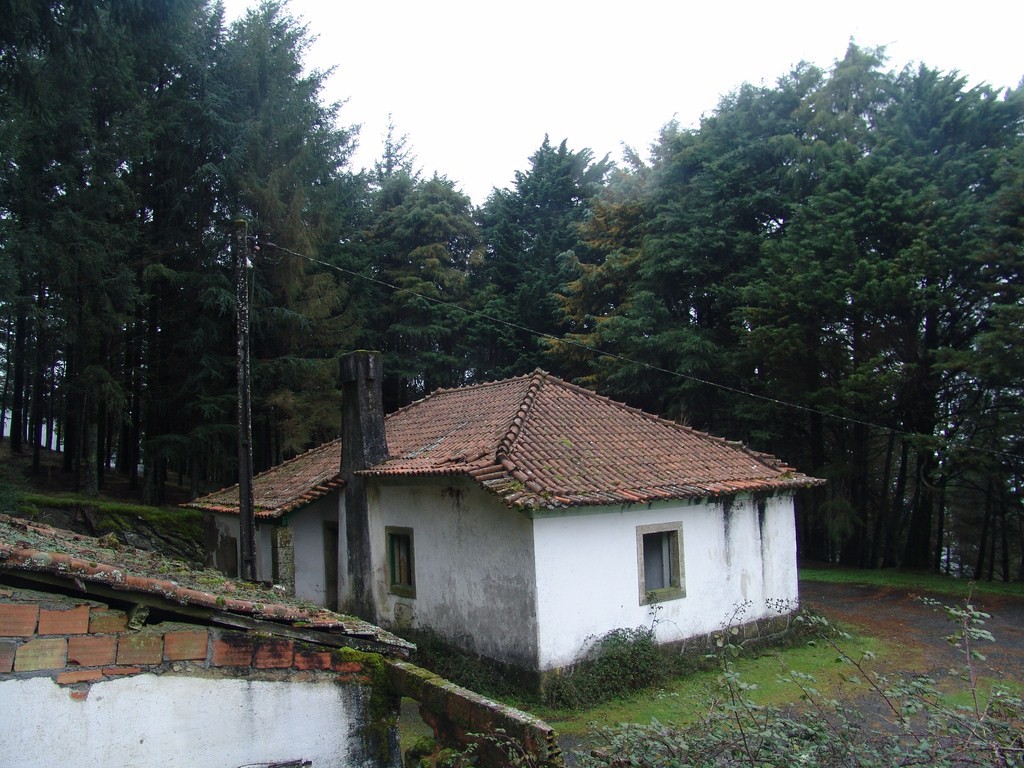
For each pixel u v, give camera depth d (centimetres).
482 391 1648
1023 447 1945
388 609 1339
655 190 2798
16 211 2034
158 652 436
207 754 446
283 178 2522
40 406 2702
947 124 2122
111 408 2180
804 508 2556
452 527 1193
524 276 3300
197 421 2514
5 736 388
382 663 527
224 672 459
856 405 2064
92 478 2314
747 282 2412
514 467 1104
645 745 469
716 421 2542
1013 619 1555
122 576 422
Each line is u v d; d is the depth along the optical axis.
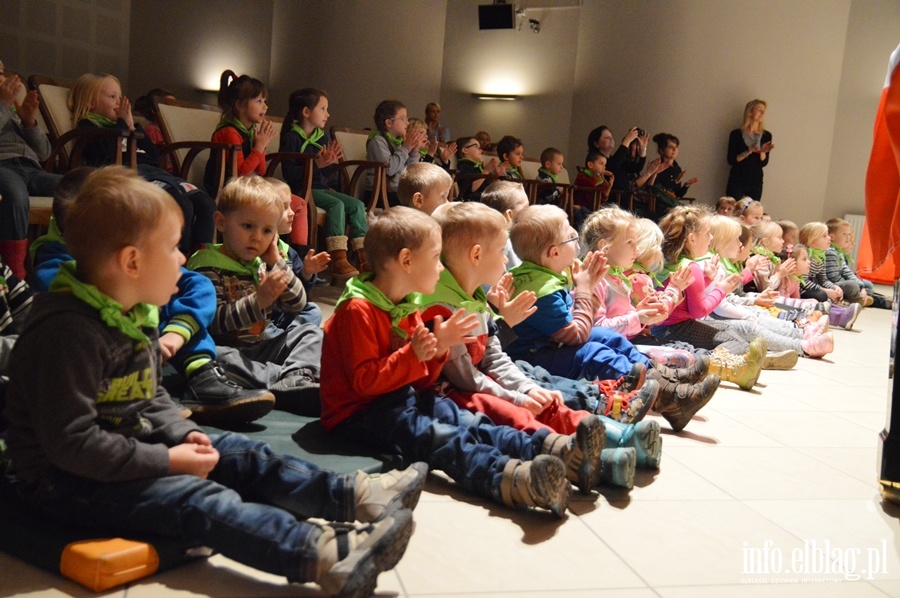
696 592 1.52
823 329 4.45
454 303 2.15
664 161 8.14
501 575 1.51
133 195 1.35
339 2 10.40
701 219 3.82
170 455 1.41
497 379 2.23
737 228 4.27
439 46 10.45
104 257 1.36
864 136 10.00
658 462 2.20
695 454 2.39
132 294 1.40
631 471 1.98
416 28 10.36
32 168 3.46
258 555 1.33
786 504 2.04
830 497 2.12
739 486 2.14
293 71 10.93
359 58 10.39
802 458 2.46
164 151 4.07
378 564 1.30
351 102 10.46
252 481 1.57
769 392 3.42
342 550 1.32
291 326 2.58
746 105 9.39
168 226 1.40
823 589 1.58
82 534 1.41
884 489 2.09
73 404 1.32
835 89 9.70
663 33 9.47
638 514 1.88
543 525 1.75
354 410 1.98
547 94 10.17
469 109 10.47
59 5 10.08
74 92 3.77
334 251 4.72
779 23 9.45
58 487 1.40
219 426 2.07
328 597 1.37
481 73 10.36
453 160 6.86
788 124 9.66
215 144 3.91
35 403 1.33
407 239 1.93
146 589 1.36
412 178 3.17
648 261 3.40
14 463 1.44
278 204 2.36
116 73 10.77
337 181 5.32
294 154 4.38
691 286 3.71
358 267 5.10
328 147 4.82
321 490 1.53
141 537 1.41
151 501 1.37
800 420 2.95
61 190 2.04
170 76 11.04
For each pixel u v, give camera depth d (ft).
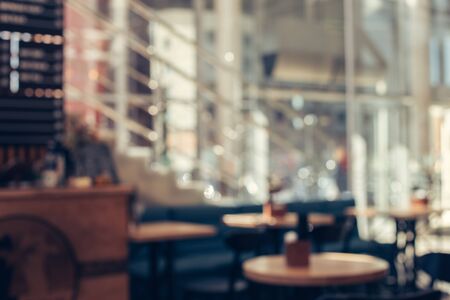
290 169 28.43
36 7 14.80
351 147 30.71
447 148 32.86
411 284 21.52
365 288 20.63
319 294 13.46
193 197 22.82
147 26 28.14
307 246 10.37
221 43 29.68
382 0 33.47
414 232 21.54
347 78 31.60
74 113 16.76
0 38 14.46
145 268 17.88
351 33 32.19
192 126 26.68
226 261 19.81
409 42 33.94
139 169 21.21
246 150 28.04
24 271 11.62
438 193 29.48
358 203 30.37
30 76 14.65
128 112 26.09
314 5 32.48
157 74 22.97
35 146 14.52
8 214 11.52
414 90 33.53
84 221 12.28
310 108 31.01
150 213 20.65
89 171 16.06
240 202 24.53
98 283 12.41
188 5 30.07
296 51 31.55
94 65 27.07
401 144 32.35
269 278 9.75
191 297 18.08
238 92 29.43
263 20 31.42
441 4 34.63
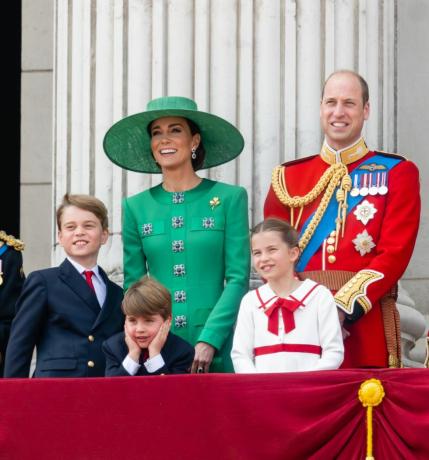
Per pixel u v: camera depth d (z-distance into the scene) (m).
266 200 29.95
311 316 26.56
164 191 29.86
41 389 25.06
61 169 33.47
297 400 24.61
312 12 32.69
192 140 30.02
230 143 30.34
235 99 32.50
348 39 32.75
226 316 28.27
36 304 28.05
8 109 42.03
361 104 29.27
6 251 30.81
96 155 32.97
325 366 26.09
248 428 24.62
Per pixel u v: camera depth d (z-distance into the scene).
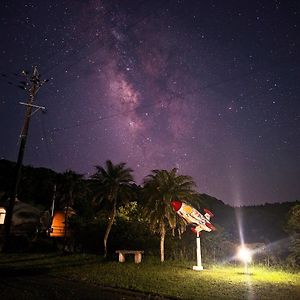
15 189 28.08
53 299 14.36
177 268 30.12
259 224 58.41
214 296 16.44
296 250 33.66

══════════════════════════════

## PROBLEM
Without the pictures, repeat exactly the lines running from the line containing "235 99 32.50" through the end of the data, both ends included.

## THE ANSWER
235 99 32.50
348 39 32.75
226 316 28.27
36 304 28.05
8 109 42.03
361 104 29.27
6 251 30.81
96 155 32.97
325 366 26.09
248 428 24.62
Per pixel u v: camera depth d (z-distance into the scene).
15 189 28.08
53 299 14.36
177 268 30.12
259 224 58.41
214 296 16.44
296 250 33.66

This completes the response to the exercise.